Карсон яростно бьет по клавишам. Мы ждем в неловком молчании. Наконец его лицо проясняется.
– Ладно, я ничего тут не нахожу, но, к счастью, ваша бабушка как раз здесь, на месте. Мы только что закончили ремонтировать бальный зал, и она его осматривает. Если подождете буквально несколько минут, я приведу ее сюда.
Глаза Обри расширяются в тревоге:
– Что, прямо сейчас?
Карсон вскакивает на ноги с решимостью человека, стремящегося исправить свой промах.
– Именно сейчас! Я скоро!
Он пулей выскакивает в коридор, оставив нас неловко стоять у стола. Я вытираю вдруг вспотевшие ладони о подол. Мне казалось, что я готова к встрече с бабушкой, но сейчас, когда это вот-вот произойдет, оказывается, что нет. Голова совершенно пустая. В комнате царит абсолютная тишина, только откуда-то – наверное, из динамиков в холле – едва слышно доносится фоновая музыка. Качество звучания оставляет желать лучшего, но через несколько секунд я различаю знакомый мотив и едва не смеюсь от радости. Это «Африка» группы «Тото», у мамы в детстве она была любимой песней. На единственном семейном видео, которое я пересматривала несчетное количество раз, четверо младших Стори вместе распевают ее на пляже.
Музыка странным образом как нельзя лучше оттеняет приближающиеся шаги и напористый голос Карсона:
– Как удачно, что я успел до вашего отъезда, миссис Стори!
Обри рядом со мной громко сглатывает. И вот бабушка стоит перед нами. Впервые в жизни я вижу ее наяву – таинственную, неуловимую, эксцентричную Милдред Стори.
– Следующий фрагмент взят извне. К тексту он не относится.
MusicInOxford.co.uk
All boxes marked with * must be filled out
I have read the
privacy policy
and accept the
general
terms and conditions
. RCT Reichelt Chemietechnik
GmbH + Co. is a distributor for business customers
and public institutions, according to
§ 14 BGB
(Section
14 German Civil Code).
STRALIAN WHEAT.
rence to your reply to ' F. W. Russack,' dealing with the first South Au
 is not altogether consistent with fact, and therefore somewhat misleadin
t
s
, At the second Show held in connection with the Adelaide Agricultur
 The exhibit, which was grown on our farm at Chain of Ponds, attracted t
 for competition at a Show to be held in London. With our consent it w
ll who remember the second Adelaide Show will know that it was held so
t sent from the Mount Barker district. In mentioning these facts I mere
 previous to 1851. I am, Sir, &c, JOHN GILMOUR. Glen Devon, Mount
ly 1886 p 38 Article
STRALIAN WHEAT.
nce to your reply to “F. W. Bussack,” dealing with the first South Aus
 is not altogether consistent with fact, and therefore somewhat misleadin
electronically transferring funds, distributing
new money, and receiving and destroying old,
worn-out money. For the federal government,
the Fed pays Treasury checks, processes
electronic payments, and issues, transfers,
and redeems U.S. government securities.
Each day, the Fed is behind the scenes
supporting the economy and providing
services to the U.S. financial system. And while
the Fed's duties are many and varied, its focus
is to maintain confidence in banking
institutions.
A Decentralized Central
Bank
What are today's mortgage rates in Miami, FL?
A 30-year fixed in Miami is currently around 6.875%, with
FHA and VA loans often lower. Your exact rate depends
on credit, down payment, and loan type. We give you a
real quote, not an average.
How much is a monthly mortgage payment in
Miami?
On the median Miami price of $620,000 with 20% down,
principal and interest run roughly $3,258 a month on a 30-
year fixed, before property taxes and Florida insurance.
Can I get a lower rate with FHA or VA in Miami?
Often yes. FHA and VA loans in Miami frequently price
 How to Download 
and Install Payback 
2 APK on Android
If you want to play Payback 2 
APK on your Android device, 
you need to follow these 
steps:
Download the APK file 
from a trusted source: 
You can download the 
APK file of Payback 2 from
Я скольжу по ней взглядом, выхватывая одну деталь за другой. Первыми бросаются в глаза драгоценности, их нельзя не заметить – двойная нитка глянцево-переливчатого серого жемчуга, ярко выделяющегося на строгом черном костюме, и такие же подвески-сережки. Туфли на каблуках впечатляющей для женщины за семьдесят высоты. Завершает наряд маленькая шляпка с вуалью. Общий вид такой, будто бабуля собралась на похороны какого-нибудь престарелого государственного деятеля. На черной сумочке лакированной крокодиловой кожи поблескивает золотой замочек. Я повидала в Нью-Йорке подделок, чтобы сразу распознать настоящий «Биркин» за двадцать тысяч долларов.
Знаменитые высокие скулы Милдред с возрастом утратили рельефность, но накрашена она все так же безупречно, как на всех виденных мною фото. Однако самое примечательное в ней – это волосы, собранные сзади в низкий пучок, такие снежно-белые, что даже не верится в естественность их цвета.
Ее блестящие глаза перебегают с Обри на Джону, которые совершенно не похожи на своих отцов, и останавливаются на мне, и я замечаю в них искорку узнавания.
– Значит, это правда, – произносит бабушка негромким хрипловатым голосом. – Вы и в самом деле здесь.
Я с трудом перебарываю иррациональный порыв сделать книксен.
– Спасибо, что пригласили нас…
Та с резким выдохом сдвигает брови.
– Пригласила? – повторяет она.
Мы недоуменно смотрим друг на друга, пока молчание не прерывает нервное покашливание Карсона. Лицо бабушки вновь превращается в гладкую, без малейшего выражения маску.
– Да, действительно. – Милдред перекладывает сумочку из одной руки в другую. – Вы, должно быть, устали с дороги. Карсон, отведите их в комнаты для персонала, пожалуйста. Я поручу своей помощнице подобрать более удобное время для нашей беседы.
Карсон, маячащий сзади, выглядит совершенно растерянным.
– Да, конечно. Простите, мне нужно было самому догадаться…
– Ничего страшного, – холодно откликается Милдред. – Все в полном порядке.
Однако я знаю, что это не так. До того, как к ней вернулось самообладание, из путаницы моих мыслей выделилась одна – кристально ясная и прозрачная: бабушка не имела ни малейшего представления, что мы должны приехать.